GeneDer commented 4 weeks ago

This seems to be reproducible by this deployment setup

import asyncio
import logging
from fastapi import FastAPI
from ray import serve
from ray.serve.handle import DeploymentHandle

webapp = FastAPI()
logger = logging.getLogger(__name__)

@serve.deployment(
    autoscaling_config={
        "max_ongoing_requests": 5,
        "min_replicas": 3,
        "max_replicas": 3,
    },
)
@serve.ingress(webapp)
class Ingress:
    def __init__(self, pipeline: DeploymentHandle):
        self.pipeline = pipeline

    @webapp.get("/")
    async def health_check(self) -> str:
        logger.info("Ray health check initiated.")
        return "Healthy!"

    @webapp.post("/conversations")
    async def start_conversation(self):
        logger.info("in start_conversation before sleep")
        await asyncio.gather(
            self.pipeline.start.remote(),
        )
        logger.info("in start_conversation after sleep")

@serve.deployment
class Pipeline:
    async def start(self):
        await asyncio.sleep(310)

app = Ingress.bind(Pipeline.bind())

Deploy to Anyscale service with anyscale service deploy --name gene-test-timeout2 deployment:app

Then use the following code to call the service

import requests
import ray

@ray.remote
def query_get(url, token):
    headers = {"Authorization": f"Bearer {token}"}
    response = requests.get(url, headers=headers)
    print(response.text)

@ray.remote
def query_post(url, token):
    headers = {"Authorization": f"Bearer {token}"}
    response = requests.post(url, headers=headers)
    print(response.text)

service_url = "https://gene-test-timeout2-bxauk.cld-kvedzwag2qa8i5bj.s.anyscaleuserdata.com/conversations"
token = "ae_1me8Z5Mbm-hJ4eFEyzB01S33cvNQd4OmR6jtkrQE"
ray.get([query_post.remote(service_url, token) for _ in range(11)])
zcin commented 3 weeks ago

So there are two issues:

  1. If a request is cancelled while the scheduler is trying to find an available replica for that request, then the scheduler will not remove that request from processing until a replica is available (then it simply bypasses that request).
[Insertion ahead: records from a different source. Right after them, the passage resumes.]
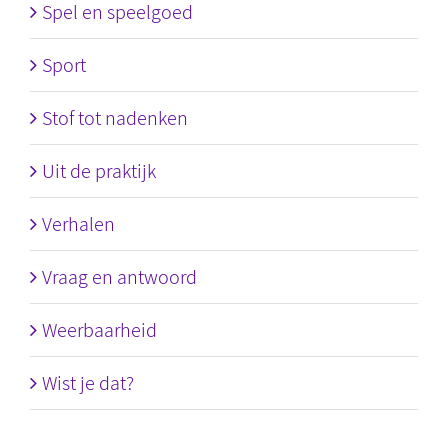
Spel en speelgoed
Sport
Stof tot nadenken
Uit de praktijk
Verhalen
Vraag en antwoord
Weerbaarheid
Wist je dat?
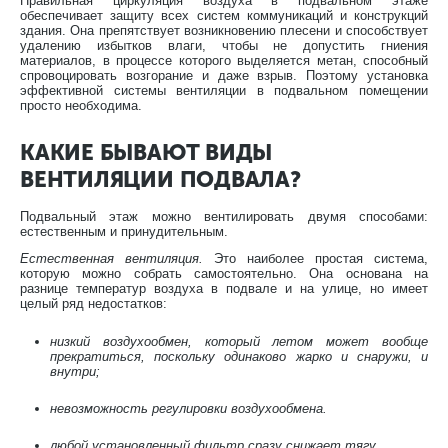
Правильная циркуляция воздуха в подвальном этаже
обеспечивает защиту всех систем коммуникаций и конструкций
здания. Она препятствует возникновению плесени и способствует
удалению избытков влаги, чтобы не допустить гниения
материалов, в процессе которого выделяется метан, способный
спровоцировать возгорание и даже взрыв. Поэтому установка
эффективной системы вентиляции в подвальном помещении
просто необходима.
КАКИЕ БЫВАЮТ ВИДЫ
ВЕНТИЛЯЦИИ ПОДВАЛА?
Подвальный этаж можно вентилировать двумя способами:
естественным и принудительным.
Естественная вентиляция.
Это наиболее простая система,
которую можно собрать самостоятельно. Она основана на
разнице температур воздуха в подвале и на улице, но имеет
целый ряд недостатков:
низкий воздухообмен, который летом может вообще
прекратиться, поскольку одинаково жарко и снаружи, и
внутри;
невозможность регулировки воздухообмена.
любой установленный фильтр сразу снижает тягу.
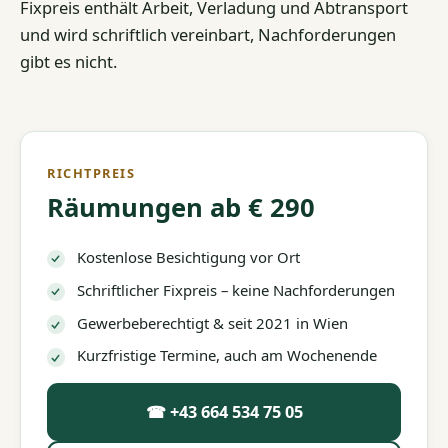
Fixpreis enthält Arbeit, Verladung und Abtransport
und wird schriftlich vereinbart, Nachforderungen
gibt es nicht.
RICHTPREIS
Räumungen ab € 290
Kostenlose Besichtigung vor Ort
Schriftlicher Fixpreis – keine Nachforderungen
Gewerbeberechtigt & seit 2021 in Wien
Kurzfristige Termine, auch am Wochenende
☎ +43 664 534 75 05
This is an open PR for fixing that issue: https://github.com/ray-project/ray/pull/47847. In this case the request is correctly cancelled, it will just sometimes be delayed.
  2. Recursive cancellation from Ray doesn't cover all cases, so that if the scheduler is in the middle of trying to assign the request to a replica, if an asyncio.CancelledError isn't sent directly to the router (which isn't guaranteed to happen), then the request won't get cancelled at all (and a request could still get forwarded to the downstream deployment). For this we will have to implement full recursive cancellation in the Ray Serve layer.